Two and out.
Via The Federalist:
John Conyers’s resignation from Congress Tuesday was more than just a victory for the victims of sexual assault. It also signaled the passage of the last member of Congress who was first elected to that body in the 1960s.
The two may seem unrelated, but Conyers’s tale is just the latest example of a politician who stays in office so long that he begins to think himself a king. Rejecting Conyers should be a step toward also rejecting the career politicians who dominate Washington.
Arrogance Grows With TimeConyers was first elected in 1964, the year President Lyndon Johnson defeated Barry Goldwater in an Electoral College landslide. Another congressman elected from Michigan that year was Fifth District Republican Gerald R. Ford, who was still ten years away from becoming our 38th president.
Johnson, Goldwater, and Ford are all dead now. In fact, nearly everyone elected to the 89th Congress from Michigan that year is now dead (John Dingell is one long-lived exception; four other long-retired Michigan congressmen also soldier on in their nineties.) All of these men (and one woman) who were elected before men walked on the moon were defeated years ago or else had the good sense to retire already. All but Conyers.

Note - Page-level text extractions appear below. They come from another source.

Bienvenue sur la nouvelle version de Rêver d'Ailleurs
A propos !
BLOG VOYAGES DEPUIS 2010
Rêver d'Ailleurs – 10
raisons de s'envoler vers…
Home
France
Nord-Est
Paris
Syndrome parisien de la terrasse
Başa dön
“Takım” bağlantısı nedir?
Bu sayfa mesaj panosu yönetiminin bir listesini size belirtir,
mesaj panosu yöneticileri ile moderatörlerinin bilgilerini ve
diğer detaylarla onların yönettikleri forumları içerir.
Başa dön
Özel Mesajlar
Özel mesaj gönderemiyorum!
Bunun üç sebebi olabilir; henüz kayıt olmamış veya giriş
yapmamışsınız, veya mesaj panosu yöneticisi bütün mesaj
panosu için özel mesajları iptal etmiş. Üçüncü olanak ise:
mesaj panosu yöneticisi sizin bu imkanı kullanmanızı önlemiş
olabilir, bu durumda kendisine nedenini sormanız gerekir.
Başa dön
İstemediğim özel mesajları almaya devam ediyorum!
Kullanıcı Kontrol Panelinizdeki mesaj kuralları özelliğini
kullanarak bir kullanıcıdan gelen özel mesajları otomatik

His desire to cling to power is understandable, in the way that all human frailties are understandable. Thanks to the racial gerrymandering required by the Voting Rights Act, Conyers had an extremely safe district—his lowest percentage of the vote in his 27 elections was 77 percent. His control over the local party was strong enough not only to stave off serious primary challenges, but also to dole out local offices among his family members like a medieval prince dispensing sinecures. Conyers had it good.
Human beings do not react well to that level of protection. We become haughty, arrogant, and entitled. So it was with Conyers, according to the accusations now leveled against him. At least four women have accused Conyers of what The Hill described as “a wide-range of inappropriate conduct, including making requests for sexual favors, caressing and touching, as well as having his staff contact and transport women they believed were sexually involved with him.” He also used government money to cover up his lechery, including a taxpayer-funded severance package granted to one female employee who had accused him.

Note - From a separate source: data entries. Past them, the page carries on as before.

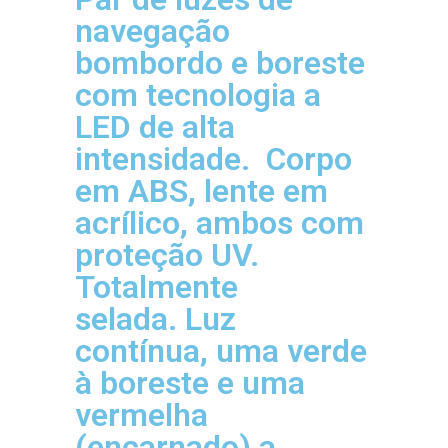
navegação
bombordo e boreste
com tecnologia a
LED de alta
intensidade. Corpo
em ABS, lente em
acrílico, ambos com
proteção UV.
Totalmente
selada. Luz
contínua, uma verde
à boreste e uma
vermelha
(encarnado) a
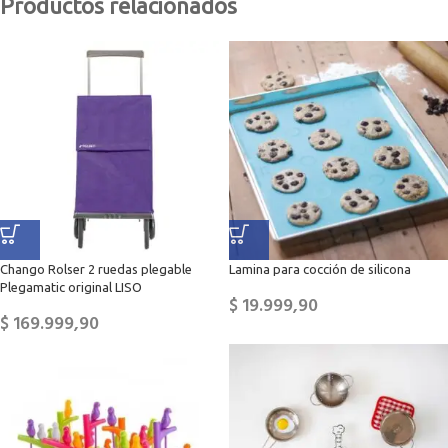
Productos relacionados
Chango Rolser 2 ruedas plegable
Lamina para cocción de silicona
Plegamatic original LISO
$
19.999,90
$
169.999,90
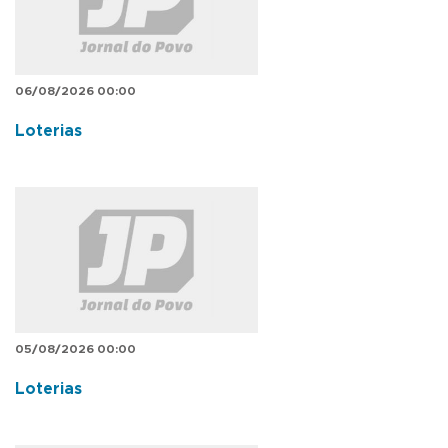
06/08/2026 00:00
Loterias
05/08/2026 00:00
Loterias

These are not the deeds of a man who thinks there will ever be any consequences for his actions. They are the acts of someone who, through political acumen and quirk of geography, found himself in a position from which he could not be dislodged. That calculation turned out to be in error, but that it took this long cannot be said to be evidence that the system works. In fact, it should raise the question of whether we should allow any member of Congress to serve in office so long.